Elliott expands on MPR.

The FDA, in an investigation, which is attached below, said the University did nothing illegal. One interesting question is about the role of the University's Institutional Review Board in this case. Should it have been more active in overseeing the CAFE study? If not, as it claimed in court, then what exactly is the role of an IRB, if not to protect human research subjects? 

Weiss took the researchers, the University of Minnesota and AstraZeneca to trial in a wrongful death case in 2007. But the court dismissed the case in 2008, saying Weiss had failed to establish a causal link between Dan’s suicide and the medication. (She says blood tests she requested after the case showed that Seroquel was indeed in his blood). Remarkably, the court, as MinnPost.com notes, also said there was no case law or statute supporting the contention that a pharmaceutical company has a duty to put the interests of research subjects above that of the company itself. The court file number is 27 CV-07-1679 if you want to go to the Hennepin County District Court and do some digging.

The University demanded that Weiss pay it $57,000 in out-of-pocket costs after the case; in the legal world, that’s called squeezing the plaintiff. The University could have thought its chances were slim on appeal, so they demanded Weiss, a single mother on a Post Office salary, pay its legal fees. Some of the fees the University wanted Weiss to pay included fees for depositions, expert services along with, according to court records, airfare, meals, parking and hotel rooms. Weiss says that a law clerk deemed only about $1,000 of those fees justifiable. Eventually, Weiss settled with the University, getting $75,000 from Olson, not enough to cover her legal costs. She agreed not to appeal.

Olson, of course, is still working as an associate professor in the Department of Psychiatry. Schulz , another principle investigator in the study, is still the head of the department. That should not be surprising: ethics obviously isn’t a huge concern over at the Academic Health Center or Medical School. The University will point to their new conflicts of interest policy, whereupon it also deserves mention that the guy who helped write that policy, Leo Furcht, is the same person who the University punished for funneling about half a million of research dollars to a firm he owned, which he later sold for $9.5 million.

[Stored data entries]
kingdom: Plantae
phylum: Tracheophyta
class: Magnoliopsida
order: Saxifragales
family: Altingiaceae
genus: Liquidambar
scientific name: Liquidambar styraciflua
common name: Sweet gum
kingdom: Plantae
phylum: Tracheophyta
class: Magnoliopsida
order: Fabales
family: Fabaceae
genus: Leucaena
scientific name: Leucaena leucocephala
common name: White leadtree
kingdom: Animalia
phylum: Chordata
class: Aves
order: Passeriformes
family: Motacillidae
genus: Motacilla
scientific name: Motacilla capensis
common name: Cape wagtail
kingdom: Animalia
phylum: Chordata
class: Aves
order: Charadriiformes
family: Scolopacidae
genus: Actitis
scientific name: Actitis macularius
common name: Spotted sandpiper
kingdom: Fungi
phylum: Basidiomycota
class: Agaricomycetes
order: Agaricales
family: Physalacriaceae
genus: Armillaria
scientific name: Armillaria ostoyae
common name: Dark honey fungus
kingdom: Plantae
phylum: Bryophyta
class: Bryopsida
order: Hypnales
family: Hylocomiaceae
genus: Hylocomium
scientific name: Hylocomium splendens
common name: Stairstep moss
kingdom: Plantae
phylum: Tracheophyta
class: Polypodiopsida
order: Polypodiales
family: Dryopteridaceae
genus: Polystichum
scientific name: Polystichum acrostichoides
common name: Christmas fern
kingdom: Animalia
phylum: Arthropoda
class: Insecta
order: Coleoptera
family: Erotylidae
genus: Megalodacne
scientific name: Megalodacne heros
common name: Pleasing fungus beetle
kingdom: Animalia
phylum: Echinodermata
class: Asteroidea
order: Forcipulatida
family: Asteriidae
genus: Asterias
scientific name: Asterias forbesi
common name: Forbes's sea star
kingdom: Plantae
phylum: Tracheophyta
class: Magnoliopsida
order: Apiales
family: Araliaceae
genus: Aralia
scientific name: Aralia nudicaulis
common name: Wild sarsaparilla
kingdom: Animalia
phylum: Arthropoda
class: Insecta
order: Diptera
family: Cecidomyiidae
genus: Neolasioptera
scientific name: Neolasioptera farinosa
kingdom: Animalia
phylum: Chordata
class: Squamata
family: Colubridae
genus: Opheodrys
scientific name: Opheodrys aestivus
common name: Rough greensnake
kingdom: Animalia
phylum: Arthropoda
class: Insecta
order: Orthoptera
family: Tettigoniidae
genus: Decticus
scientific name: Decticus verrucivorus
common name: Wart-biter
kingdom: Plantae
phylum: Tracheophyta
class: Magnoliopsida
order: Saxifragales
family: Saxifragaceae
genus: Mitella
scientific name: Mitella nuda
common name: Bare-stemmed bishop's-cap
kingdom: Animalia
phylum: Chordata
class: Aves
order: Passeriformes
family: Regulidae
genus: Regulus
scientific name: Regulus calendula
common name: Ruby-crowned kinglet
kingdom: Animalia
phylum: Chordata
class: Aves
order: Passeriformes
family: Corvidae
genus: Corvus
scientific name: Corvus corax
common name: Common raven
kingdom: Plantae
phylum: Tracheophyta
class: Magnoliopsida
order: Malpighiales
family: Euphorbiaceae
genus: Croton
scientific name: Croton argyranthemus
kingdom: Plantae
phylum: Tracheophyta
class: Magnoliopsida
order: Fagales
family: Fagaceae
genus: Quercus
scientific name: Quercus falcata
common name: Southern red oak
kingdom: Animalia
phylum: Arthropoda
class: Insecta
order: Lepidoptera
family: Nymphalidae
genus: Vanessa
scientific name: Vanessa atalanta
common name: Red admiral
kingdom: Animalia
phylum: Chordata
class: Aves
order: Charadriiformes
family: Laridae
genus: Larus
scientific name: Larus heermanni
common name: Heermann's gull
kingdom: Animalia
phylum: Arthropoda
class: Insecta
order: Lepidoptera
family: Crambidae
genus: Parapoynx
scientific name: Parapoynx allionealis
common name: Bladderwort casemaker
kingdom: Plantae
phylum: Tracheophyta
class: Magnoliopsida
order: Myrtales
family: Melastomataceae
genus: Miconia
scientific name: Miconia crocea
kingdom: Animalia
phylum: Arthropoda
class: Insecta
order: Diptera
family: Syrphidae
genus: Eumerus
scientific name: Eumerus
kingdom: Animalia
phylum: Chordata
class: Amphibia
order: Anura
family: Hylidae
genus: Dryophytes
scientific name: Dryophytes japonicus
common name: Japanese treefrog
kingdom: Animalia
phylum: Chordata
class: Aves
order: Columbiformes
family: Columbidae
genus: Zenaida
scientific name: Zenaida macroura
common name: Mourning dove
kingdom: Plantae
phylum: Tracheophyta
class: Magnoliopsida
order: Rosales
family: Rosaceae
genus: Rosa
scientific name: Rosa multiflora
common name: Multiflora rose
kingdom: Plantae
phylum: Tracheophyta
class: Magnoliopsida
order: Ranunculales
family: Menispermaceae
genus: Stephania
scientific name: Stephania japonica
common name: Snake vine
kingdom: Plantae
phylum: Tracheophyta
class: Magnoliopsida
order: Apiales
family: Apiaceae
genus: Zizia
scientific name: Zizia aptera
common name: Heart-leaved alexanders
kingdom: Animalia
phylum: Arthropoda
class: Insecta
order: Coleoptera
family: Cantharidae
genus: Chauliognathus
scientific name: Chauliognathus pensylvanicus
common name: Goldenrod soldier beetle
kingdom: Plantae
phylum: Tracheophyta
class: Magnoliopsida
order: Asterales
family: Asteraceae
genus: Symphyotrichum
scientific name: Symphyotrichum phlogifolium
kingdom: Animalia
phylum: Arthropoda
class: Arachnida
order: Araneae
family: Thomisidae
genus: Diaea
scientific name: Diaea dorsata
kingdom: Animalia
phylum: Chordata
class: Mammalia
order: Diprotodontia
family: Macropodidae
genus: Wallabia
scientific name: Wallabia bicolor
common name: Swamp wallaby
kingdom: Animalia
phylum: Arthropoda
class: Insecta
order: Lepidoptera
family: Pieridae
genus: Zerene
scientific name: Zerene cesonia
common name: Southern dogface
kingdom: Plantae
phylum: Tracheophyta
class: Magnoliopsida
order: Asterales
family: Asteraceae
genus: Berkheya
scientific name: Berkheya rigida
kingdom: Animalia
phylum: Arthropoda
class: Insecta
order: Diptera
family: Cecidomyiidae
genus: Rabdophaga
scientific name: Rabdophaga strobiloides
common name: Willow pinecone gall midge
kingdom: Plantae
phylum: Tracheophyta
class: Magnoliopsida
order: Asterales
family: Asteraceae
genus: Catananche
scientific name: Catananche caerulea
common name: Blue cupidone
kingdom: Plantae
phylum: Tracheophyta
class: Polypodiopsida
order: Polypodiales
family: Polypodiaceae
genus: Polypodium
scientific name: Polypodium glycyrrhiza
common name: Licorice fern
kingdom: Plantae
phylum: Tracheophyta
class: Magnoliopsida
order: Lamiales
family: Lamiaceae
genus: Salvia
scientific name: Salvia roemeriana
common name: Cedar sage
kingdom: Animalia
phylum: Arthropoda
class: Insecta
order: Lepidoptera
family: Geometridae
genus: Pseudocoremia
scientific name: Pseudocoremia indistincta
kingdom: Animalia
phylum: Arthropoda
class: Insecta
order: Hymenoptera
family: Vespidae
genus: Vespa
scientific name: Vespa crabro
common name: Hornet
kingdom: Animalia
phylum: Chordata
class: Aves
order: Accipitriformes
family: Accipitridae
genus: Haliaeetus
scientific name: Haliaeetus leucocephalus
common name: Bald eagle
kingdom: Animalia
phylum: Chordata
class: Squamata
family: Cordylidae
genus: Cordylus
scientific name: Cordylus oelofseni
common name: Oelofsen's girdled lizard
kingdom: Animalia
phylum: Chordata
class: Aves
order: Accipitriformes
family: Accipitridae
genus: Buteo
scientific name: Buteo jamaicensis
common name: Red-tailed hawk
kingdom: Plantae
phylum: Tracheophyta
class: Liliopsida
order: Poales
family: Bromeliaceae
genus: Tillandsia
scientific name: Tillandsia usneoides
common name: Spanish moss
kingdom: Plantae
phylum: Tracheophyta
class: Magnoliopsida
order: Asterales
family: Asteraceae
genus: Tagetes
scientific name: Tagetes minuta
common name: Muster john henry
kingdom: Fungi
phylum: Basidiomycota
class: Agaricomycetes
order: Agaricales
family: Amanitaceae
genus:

# Exercise 1
According to the passage on the Weiss case, why did the court dismiss her wrongful death case in 2008?
# Exercise 2
Echo the stretch of the Weiss case passage from "Olson, of course, is" through "for $9.5 million.", copying it word for word.

# Expected output 1
The court dismissed the case because it found that Weiss had failed to establish a causal link between Dan's suicide and the medication.

# Expected output 2
Olson, of course, is still working as an associate professor in the Department of Psychiatry. Schulz , another principle investigator in the study, is still the head of the department. That should not be surprising: ethics obviously isn’t a huge concern over at the Academic Health Center or Medical School. The University will point to their new conflicts of interest policy, whereupon it also deserves mention that the guy who helped write that policy, Leo Furcht, is the same person who the University punished for funneling about half a million of research dollars to a firm he owned, which he later sold for $9.5 million.